Source text:
================

Lguest's "iret" is non-atomic, as it needs to restore the interrupt
state before the real iret (the guest can't actually suppress
interrupts).  For this reason, the host discards an interrupt if it
occurs in this (1-instruction) window.

We can do better, by emulating the iret execution, then immediately
setting up the interrupt handler.  In fact, we don't need to do much,
as emulating the iret and setting up th stack for the interrupt handler
basically cancel each other out.

Signed-off-by: Rusty Russell <rusty@rustcorp.com.au>

diff --git a/drivers/lguest/interrupts_and_traps.c b/drivers/lguest/interrupts_and_traps.c
index 70dfcdc29f1f..906aba0d762f 100644
--- a/drivers/lguest/interrupts_and_traps.c
+++ b/drivers/lguest/interrupts_and_traps.c
@@ -56,21 +56,16 @@ static void push_guest_stack(struct lg_cpu *cpu, unsigned long *gstack, u32 val)

================

(Data items)

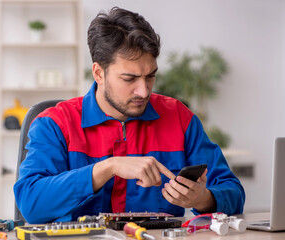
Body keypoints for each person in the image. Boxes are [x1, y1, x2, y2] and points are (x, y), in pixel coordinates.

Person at [14, 7, 245, 224]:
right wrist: (107, 168)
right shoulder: (54, 123)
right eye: (129, 79)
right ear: (99, 73)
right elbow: (31, 203)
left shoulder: (180, 118)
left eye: (150, 76)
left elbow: (233, 192)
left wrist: (202, 199)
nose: (143, 91)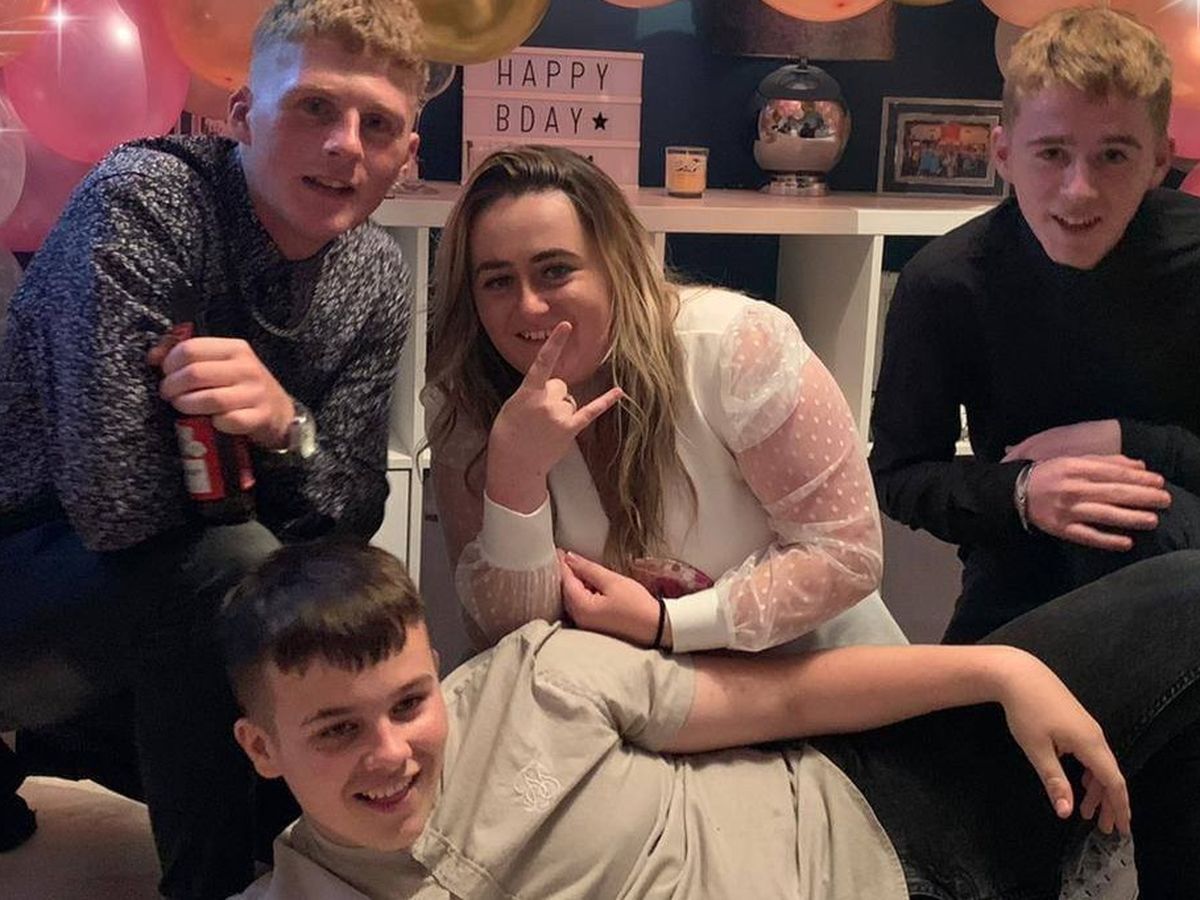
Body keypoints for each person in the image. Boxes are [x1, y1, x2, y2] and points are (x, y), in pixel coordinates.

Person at [0, 0, 425, 896]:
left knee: (315, 607)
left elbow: (354, 512)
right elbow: (117, 508)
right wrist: (283, 487)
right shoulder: (147, 198)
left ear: (404, 157)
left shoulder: (378, 274)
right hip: (24, 577)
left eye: (377, 125)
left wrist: (283, 425)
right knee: (235, 565)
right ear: (242, 115)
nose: (344, 144)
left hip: (160, 620)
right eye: (315, 106)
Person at [221, 540, 1200, 900]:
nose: (392, 753)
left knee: (1185, 596)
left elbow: (788, 697)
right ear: (262, 748)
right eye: (336, 730)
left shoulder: (538, 678)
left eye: (409, 703)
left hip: (899, 804)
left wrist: (999, 669)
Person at [423, 144, 902, 657]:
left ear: (617, 263)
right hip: (647, 695)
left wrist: (669, 624)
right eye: (497, 281)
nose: (529, 305)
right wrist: (516, 477)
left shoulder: (739, 348)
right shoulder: (467, 405)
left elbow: (847, 553)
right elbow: (508, 634)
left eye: (555, 270)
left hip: (819, 674)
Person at [869, 7, 1200, 643]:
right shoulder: (945, 281)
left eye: (1113, 155)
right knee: (959, 703)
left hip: (1182, 552)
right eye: (1051, 153)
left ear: (1160, 160)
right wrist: (1024, 492)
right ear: (1003, 153)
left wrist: (1126, 441)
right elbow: (901, 473)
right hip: (1019, 550)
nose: (1079, 190)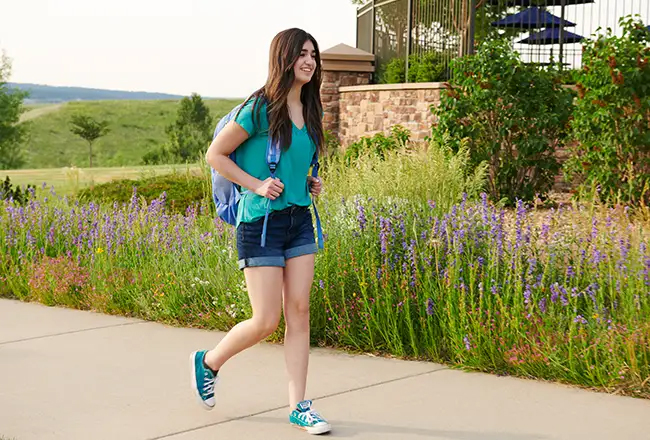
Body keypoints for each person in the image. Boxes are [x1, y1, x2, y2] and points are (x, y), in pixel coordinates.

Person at [190, 28, 330, 435]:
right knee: (266, 319)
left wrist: (309, 182)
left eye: (313, 55)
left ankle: (299, 406)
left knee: (299, 311)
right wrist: (255, 184)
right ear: (283, 58)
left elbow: (296, 164)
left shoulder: (310, 109)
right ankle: (209, 361)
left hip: (300, 219)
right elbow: (215, 154)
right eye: (302, 54)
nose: (309, 61)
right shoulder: (259, 109)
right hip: (260, 224)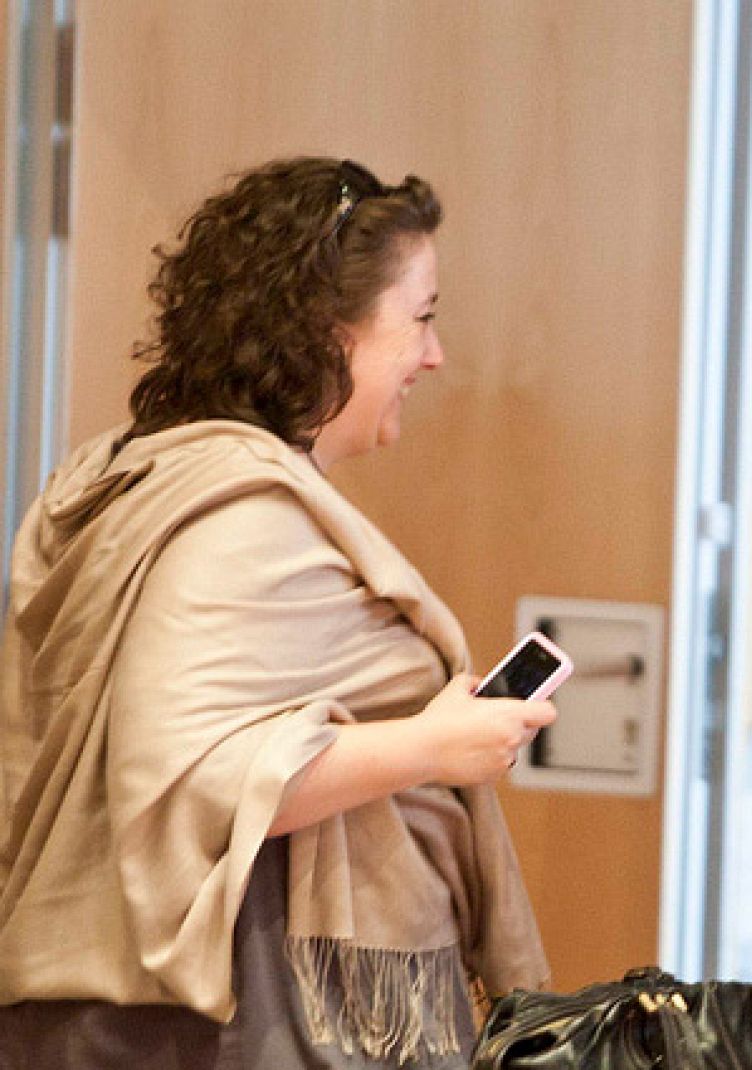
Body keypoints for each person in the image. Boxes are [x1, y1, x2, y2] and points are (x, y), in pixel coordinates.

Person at [0, 157, 555, 1069]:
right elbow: (184, 778)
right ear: (328, 331)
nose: (434, 355)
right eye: (419, 318)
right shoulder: (236, 518)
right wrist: (431, 747)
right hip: (249, 1029)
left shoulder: (136, 473)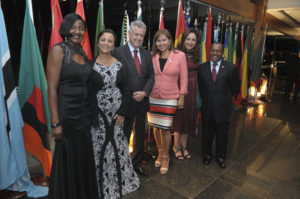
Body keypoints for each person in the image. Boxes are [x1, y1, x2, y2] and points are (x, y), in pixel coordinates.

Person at [46, 13, 98, 199]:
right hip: (66, 116)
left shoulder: (82, 52)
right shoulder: (58, 51)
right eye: (74, 27)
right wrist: (55, 123)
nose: (78, 31)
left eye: (81, 28)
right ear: (66, 29)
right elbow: (51, 89)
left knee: (82, 157)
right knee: (67, 157)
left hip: (83, 115)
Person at [89, 29, 140, 199]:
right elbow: (87, 92)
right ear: (98, 43)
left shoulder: (120, 65)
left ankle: (118, 182)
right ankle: (100, 183)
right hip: (98, 116)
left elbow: (127, 90)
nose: (106, 43)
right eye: (103, 40)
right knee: (99, 148)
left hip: (117, 116)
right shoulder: (90, 65)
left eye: (110, 41)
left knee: (117, 148)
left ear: (114, 45)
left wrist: (123, 112)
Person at [113, 20, 154, 177]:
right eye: (136, 34)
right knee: (123, 136)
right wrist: (122, 105)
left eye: (141, 36)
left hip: (142, 102)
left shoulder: (146, 54)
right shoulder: (118, 52)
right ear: (129, 34)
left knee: (139, 136)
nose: (138, 38)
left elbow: (151, 76)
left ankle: (136, 165)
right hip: (125, 103)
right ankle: (122, 167)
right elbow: (116, 80)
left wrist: (144, 92)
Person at [148, 29, 188, 174]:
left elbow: (183, 77)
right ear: (155, 43)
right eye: (158, 40)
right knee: (156, 127)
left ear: (170, 40)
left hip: (171, 96)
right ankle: (159, 152)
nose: (161, 43)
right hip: (153, 96)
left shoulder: (180, 56)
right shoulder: (152, 56)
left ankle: (166, 157)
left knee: (165, 128)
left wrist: (182, 95)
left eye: (164, 40)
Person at [197, 42, 240, 169]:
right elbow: (201, 86)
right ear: (209, 51)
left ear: (222, 53)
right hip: (207, 108)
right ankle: (207, 155)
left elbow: (235, 87)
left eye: (218, 51)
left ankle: (220, 157)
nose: (215, 53)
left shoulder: (231, 68)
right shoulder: (202, 68)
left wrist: (223, 98)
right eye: (213, 51)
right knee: (206, 135)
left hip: (223, 108)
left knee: (222, 136)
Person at [172, 28, 201, 160]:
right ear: (183, 40)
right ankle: (176, 147)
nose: (190, 42)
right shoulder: (176, 53)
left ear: (196, 42)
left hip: (193, 90)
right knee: (179, 119)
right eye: (188, 39)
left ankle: (184, 146)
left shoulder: (197, 55)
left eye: (193, 40)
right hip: (180, 89)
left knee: (189, 118)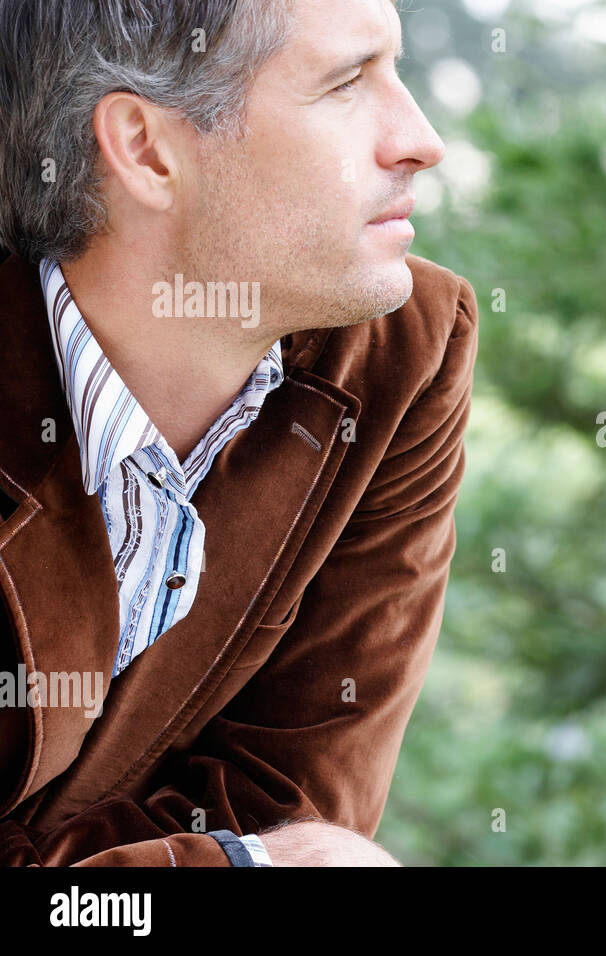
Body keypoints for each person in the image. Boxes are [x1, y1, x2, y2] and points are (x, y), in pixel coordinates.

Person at [0, 0, 477, 865]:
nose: (420, 138)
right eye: (346, 82)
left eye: (396, 69)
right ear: (146, 148)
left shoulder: (404, 354)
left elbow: (296, 803)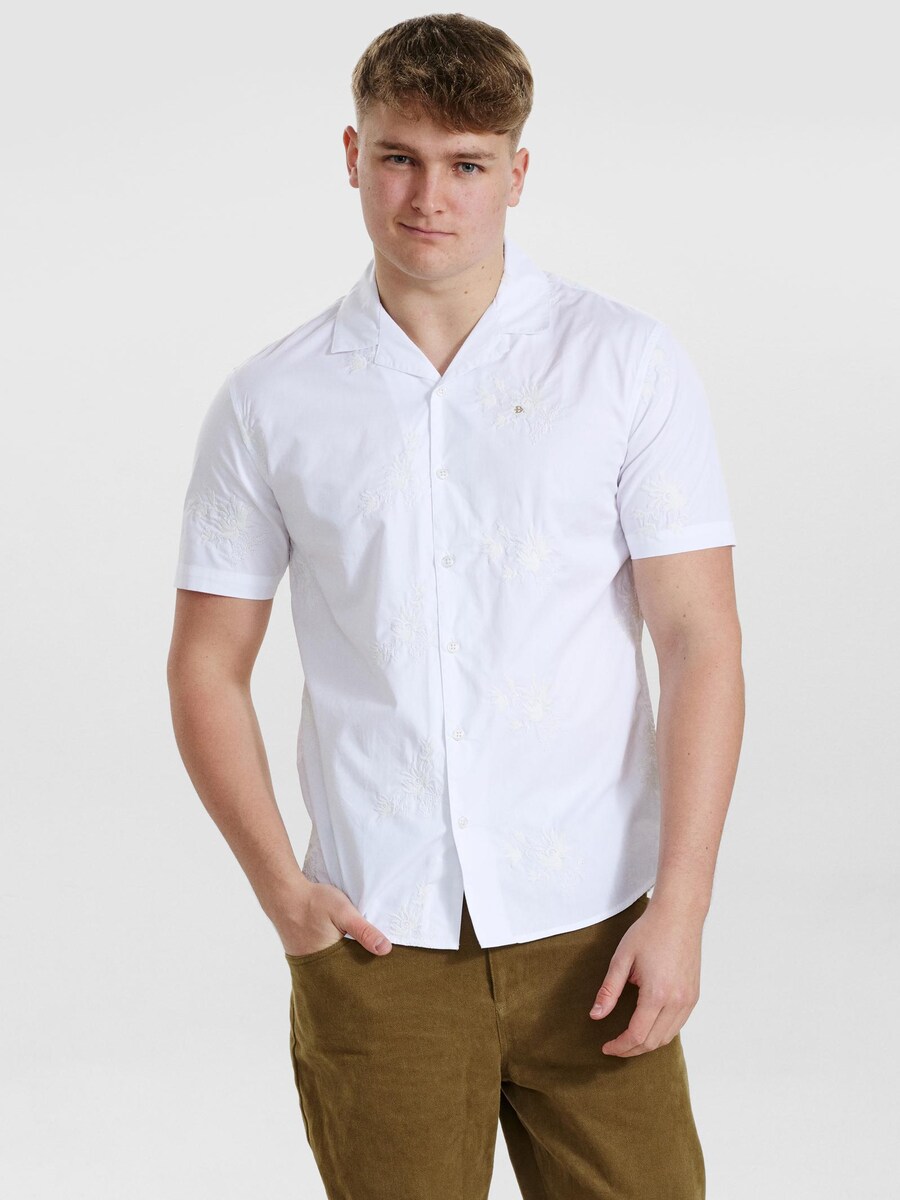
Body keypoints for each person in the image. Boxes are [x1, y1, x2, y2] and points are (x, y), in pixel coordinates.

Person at [167, 13, 744, 1200]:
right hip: (377, 941)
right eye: (400, 157)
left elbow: (698, 641)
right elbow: (206, 664)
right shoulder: (271, 401)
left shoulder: (623, 364)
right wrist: (284, 893)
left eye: (467, 164)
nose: (430, 197)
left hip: (598, 929)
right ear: (353, 155)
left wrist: (681, 909)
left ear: (516, 173)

================

The task: From the lguest iret patch text, return the stretch from "diff --git a/drivers/lguest/interrupts_and_traps.c" through "long *gstack, u32 val)", copied word for word.

Task output:
diff --git a/drivers/lguest/interrupts_and_traps.c b/drivers/lguest/interrupts_and_traps.c
index 70dfcdc29f1f..906aba0d762f 100644
--- a/drivers/lguest/interrupts_and_traps.c
+++ b/drivers/lguest/interrupts_and_traps.c
@@ -56,21 +56,16 @@ static void push_guest_stack(struct lg_cpu *cpu, unsigned long *gstack, u32 val)